What to produce: Please rewrite the listing from its start through the line that contains "Create -> User [style=bold]", inclusive, with "lightyellow" replaced by "khaki" and everything else unchanged. Leave the pictures out of your answer.

Stored data entries

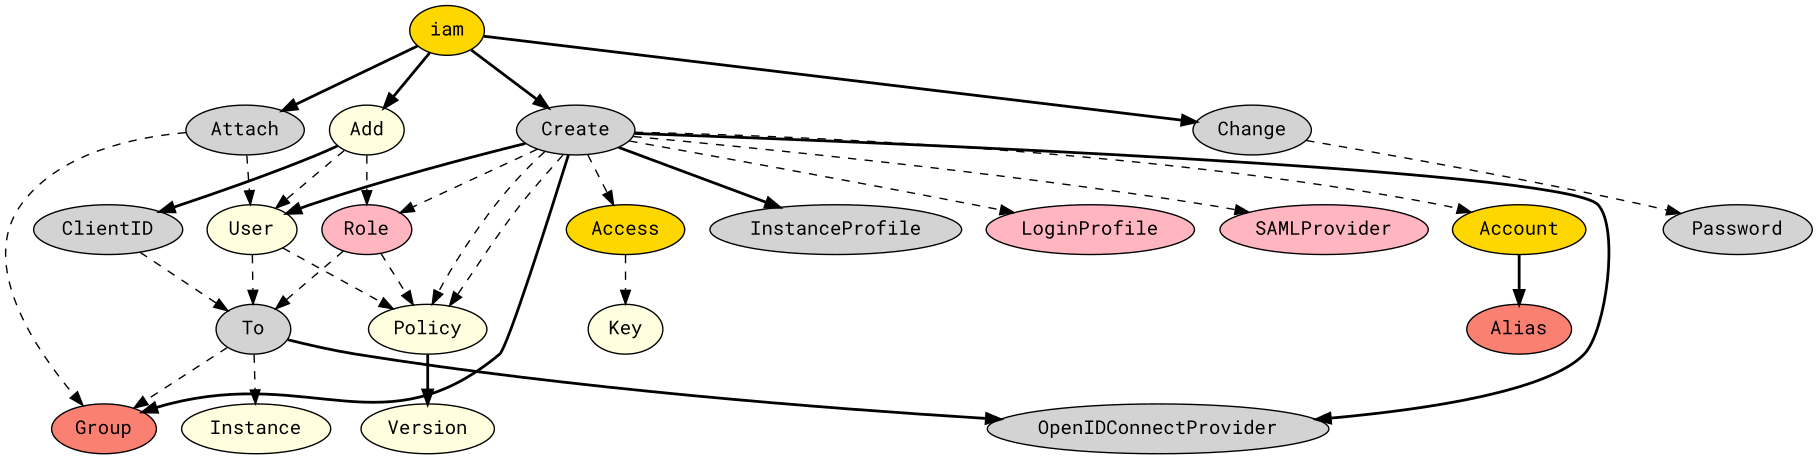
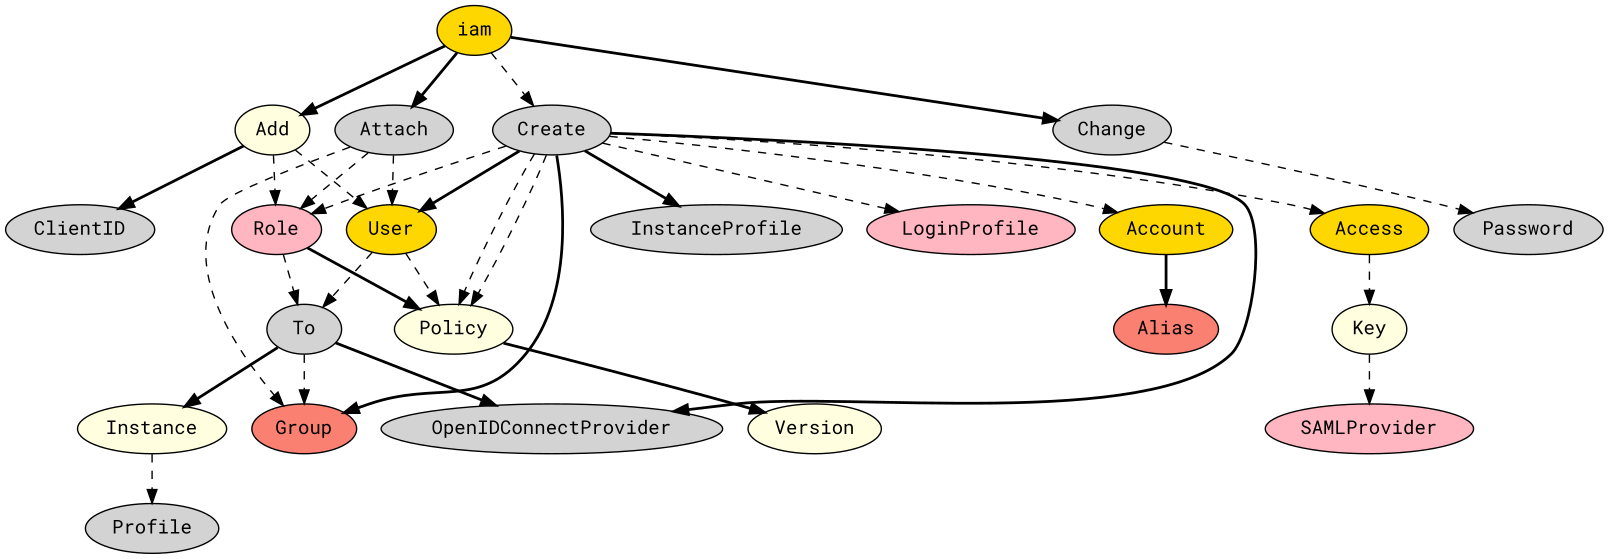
  digraph {
    fontname="Roboto Mono"
    node [fillcolor=lightgrey fontname="Roboto Mono" style=filled]
    edge [fontname="Roboto Mono" style=dashed]
    iam [fillcolor=gold]
    Add [fillcolor=lightyellow]
    Attach
    Change
    Create
    ClientID
    Role [fillcolor=lightpink]
-   User [fillcolor=lightyellow]
+   User [fillcolor=gold]
    Group [fillcolor=salmon]
    Password
    OpenIDConnectProvider
    Policy [fillcolor=lightyellow]
    Access [fillcolor=gold]
    Account [fillcolor=gold]
    InstanceProfile
    LoginProfile [fillcolor=lightpink]
    SAMLProvider [fillcolor=lightpink]
    To
    Instance [fillcolor=lightyellow]
+   Profile
    Version [fillcolor=lightyellow]
    Key [fillcolor=lightyellow]
    Alias [fillcolor=salmon]
    iam -> Add [style=bold]
    iam -> Attach [style=bold]
    iam -> Change [style=bold]
-   iam -> Create [style=bold]
+   iam -> Create
    Add -> ClientID [style=bold]
    Add -> Role
    Add -> User
+   Attach -> Role
    Attach -> User
    Attach -> Group
    Change -> Password
    Create -> Role
    Create -> User [style=bold]
    Create -> Group [style=bold]
    Create -> OpenIDConnectProvider [style=bold]
    Create -> Policy
    Create -> Policy
    Create -> Access
    Create -> Account
    Create -> InstanceProfile [style=bold]
    Create -> LoginProfile
-   Create -> SAMLProvider
-   ClientID -> To
-   Role -> Policy
+   Key -> SAMLProvider
+   Role -> Policy [style=bold]
    Role -> To
    User -> Policy
    User -> To
    Policy -> Version [style=bold]
    Access -> Key
    Account -> Alias [style=bold]
    To -> Group
    To -> OpenIDConnectProvider [style=bold]
-   To -> Instance
+   To -> Instance [style=bold]
+   Instance -> Profile
  }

Full answer:
  digraph {
    fontname="Roboto Mono"
    node [fillcolor=lightgrey fontname="Roboto Mono" style=filled]
    edge [fontname="Roboto Mono" style=dashed]
    iam [fillcolor=gold]
    Add [fillcolor=khaki]
    Attach
    Change
    Create
    ClientID
    Role [fillcolor=lightpink]
-   User [fillcolor=khaki]
+   User [fillcolor=gold]
    Group [fillcolor=salmon]
    Password
    OpenIDConnectProvider
    Policy [fillcolor=khaki]
    Access [fillcolor=gold]
    Account [fillcolor=gold]
    InstanceProfile
    LoginProfile [fillcolor=lightpink]
    SAMLProvider [fillcolor=lightpink]
    To
    Instance [fillcolor=khaki]
+   Profile
    Version [fillcolor=khaki]
    Key [fillcolor=khaki]
    Alias [fillcolor=salmon]
    iam -> Add [style=bold]
    iam -> Attach [style=bold]
    iam -> Change [style=bold]
-   iam -> Create [style=bold]
+   iam -> Create
    Add -> ClientID [style=bold]
    Add -> Role
    Add -> User
+   Attach -> Role
    Attach -> User
    Attach -> Group
    Change -> Password
    Create -> Role
    Create -> User [style=bold]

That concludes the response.